Causa igitur indebilitatis character est quia ex conditione suae naturae habet ita firmum esse in subiecto cuius est quod habet compossibilitatem cum quolibet actu circa suum subiectum, qualitercumque circumstationato, sive bene sive male, sed quia gratia ex conditione suae naturae non habet ita firmum esse cum suo subiecto quod possit compati secum actum vitiosum et ita non quemlibet actum.


O primeiro atributo do caráter – aquilo que o diferencia da graça – é a sua indelebilidade (indelebitas). Diferentemente da graça, que em todo momento pode abandonar um homem, o caráter é um sinal indelével, porque por sua natureza tem um ser estável no vivente sobre o qual se imprime, a ponto de ter, como os teólogos escreviam, a compossibilidade com qualquer ato do vivente, em qualquer condição que ele se encontre, no bem e no mal. A graça não parece tolerar nem simpatizar com um ato vicioso, e não pode acompanhar por qualquer gesto: ela desaparece toda vez que a alma está envolvida em um ato vicioso. Do mesmo modo, nossa felicidade não resiste a toda e qualquer ação nossa. O caráter adere, pelo contrário, à alma com força própria e tanta tenacidade a ponto de tolerar qualquer outro acidente, enquanto a alma restar em vida. Nisso ele parece resistir no vivente mil vezes mais do que resistem todas as outras qualidades. Pode-se perder esse ou aquele traço, mudar de rosto, esquecer ou renegar a própria experiência passada, mas não é possível perder o sinal que a felicidade e a graça imprimiram sobre nossa alma na primeira ou na última vez que a tenham atravessado.

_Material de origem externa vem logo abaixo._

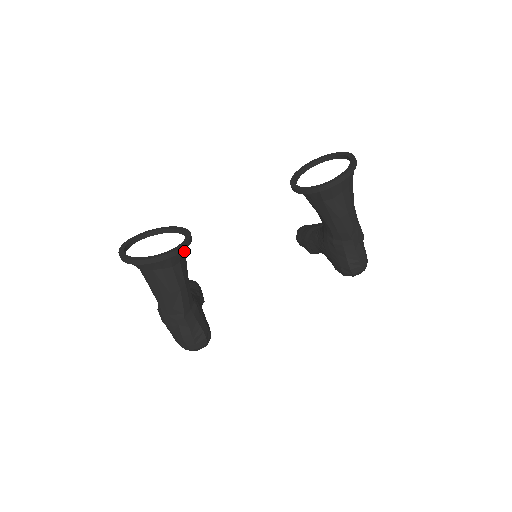
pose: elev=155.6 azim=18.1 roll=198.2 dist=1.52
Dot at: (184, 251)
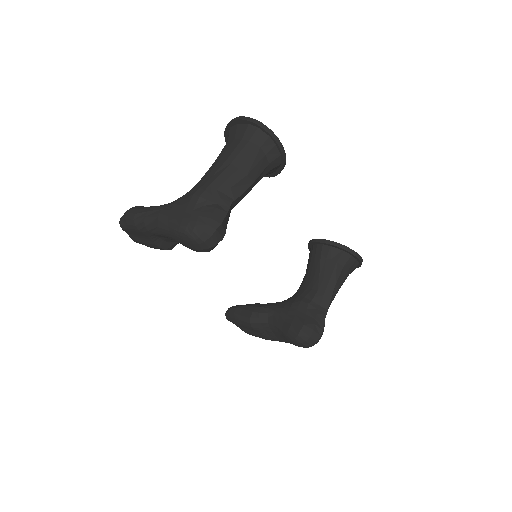
Dot at: (268, 173)
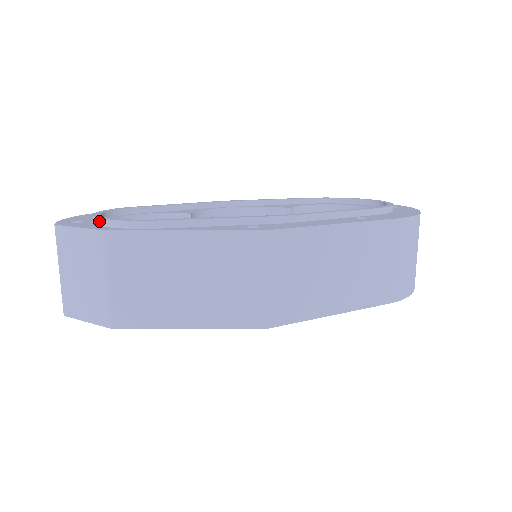
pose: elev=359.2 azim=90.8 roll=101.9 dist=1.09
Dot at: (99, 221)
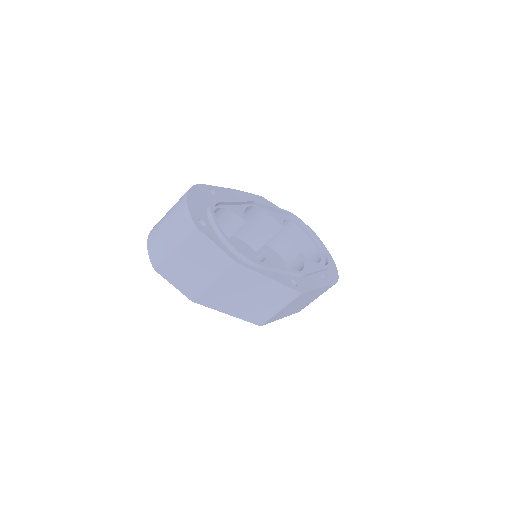
Dot at: (226, 242)
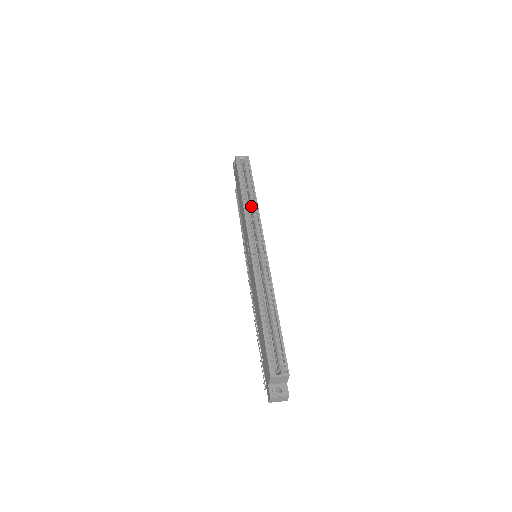
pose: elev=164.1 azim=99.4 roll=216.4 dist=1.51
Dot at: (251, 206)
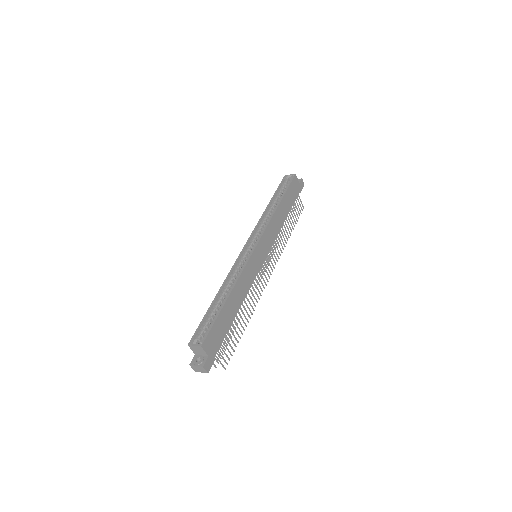
Dot at: (271, 214)
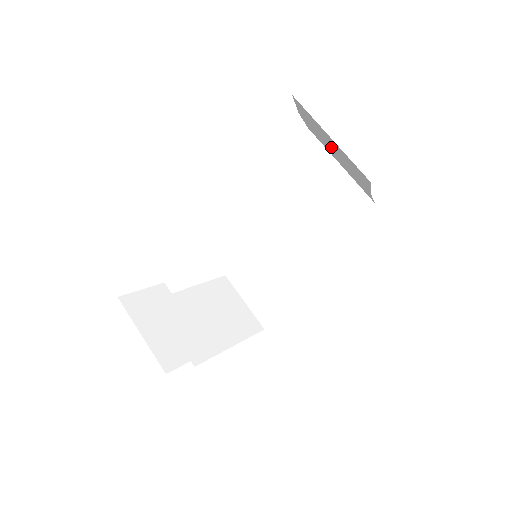
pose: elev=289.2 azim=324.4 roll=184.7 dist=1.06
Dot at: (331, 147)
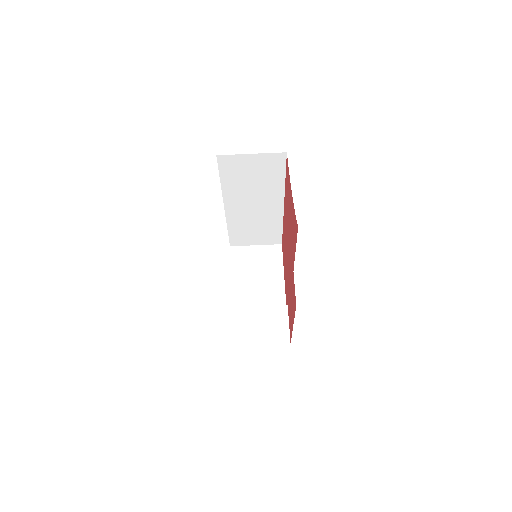
Dot at: occluded
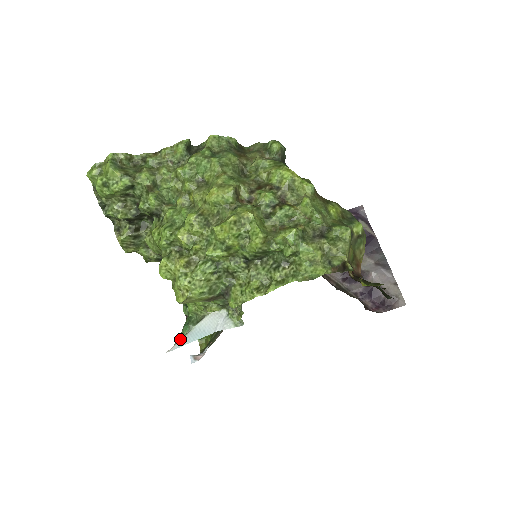
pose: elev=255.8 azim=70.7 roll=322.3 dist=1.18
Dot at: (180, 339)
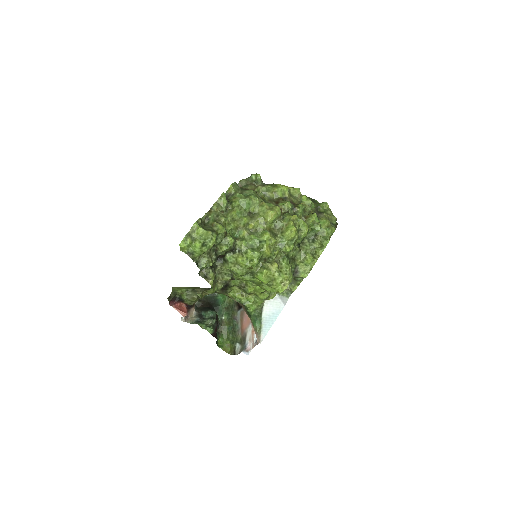
Dot at: (260, 330)
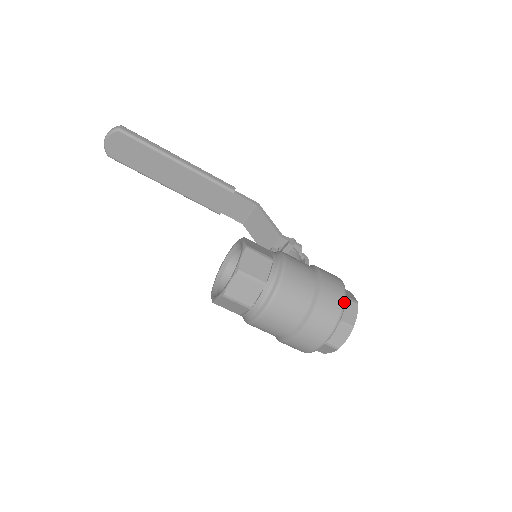
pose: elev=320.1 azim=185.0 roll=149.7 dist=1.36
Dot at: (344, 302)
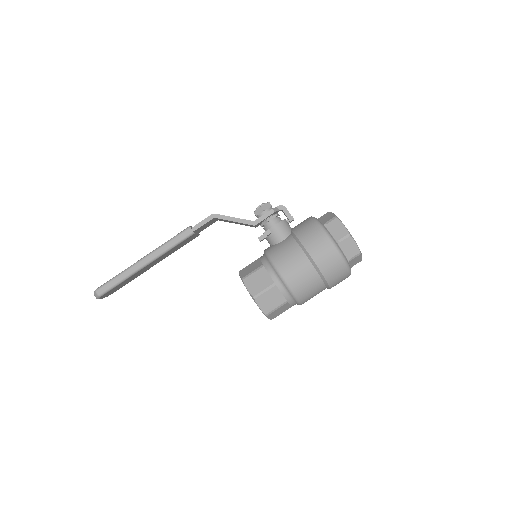
Dot at: (341, 256)
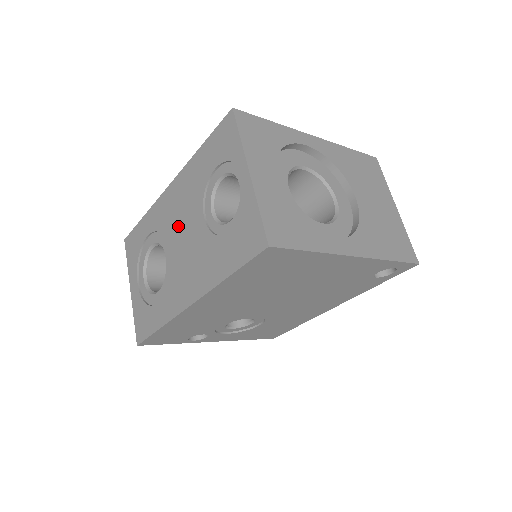
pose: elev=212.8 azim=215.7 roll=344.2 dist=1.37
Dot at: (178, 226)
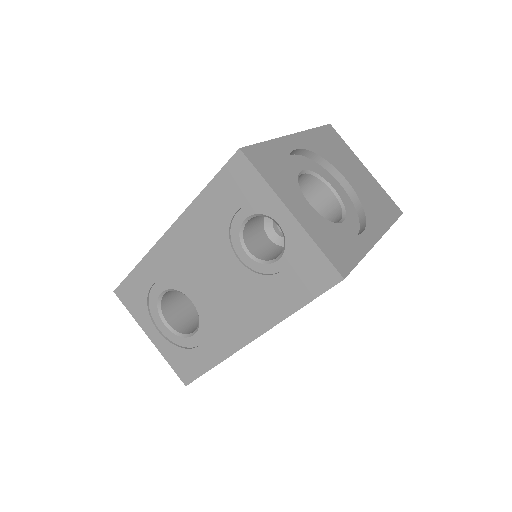
Dot at: (201, 271)
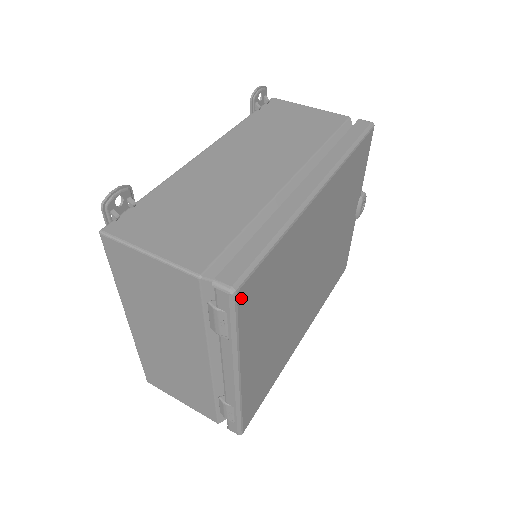
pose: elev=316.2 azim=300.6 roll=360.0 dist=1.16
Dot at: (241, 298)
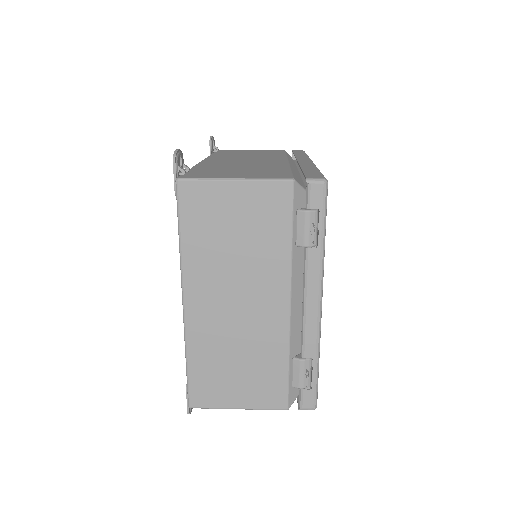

Se toda vida menor é uma insígnia, um sinal capaz de distinguir o vivente daquilo que não vive e do resto dos viventes é porque todas as manias, todos os desejos, todos os nossos caprichos e as nossas mais inconfessadas obsessões são o ductus e também a tinta com a qual a felicidade inscreve, sobre nós, as suas escrituras indecifráveis, mudas epígrafes feitas de hieróglifos de uma língua quase desconhecida. Seus fiéis escribas, as vidas menores, transformam nosso rosto em um minucioso arquivo, em um surpreendente palimpsesto de encontros casuais e, mesmo assim, sempre tão intensos a ponto de cobrir os sinais anteriores, preencher as margens e os espaços que o passado havia deixado em branco. Aquilo que chamamos alma não é senão o livro de registros sobre o qual toda vida estenografa os encontros com a graça que não cessa de querer apreender; perdida ou possuída, esquecida ou melancolicamente contemplada, ela é o único objeto daquela espécie de diário não escrito que é a máscara natural e a maquiagem mais imediata dos nossos rostos.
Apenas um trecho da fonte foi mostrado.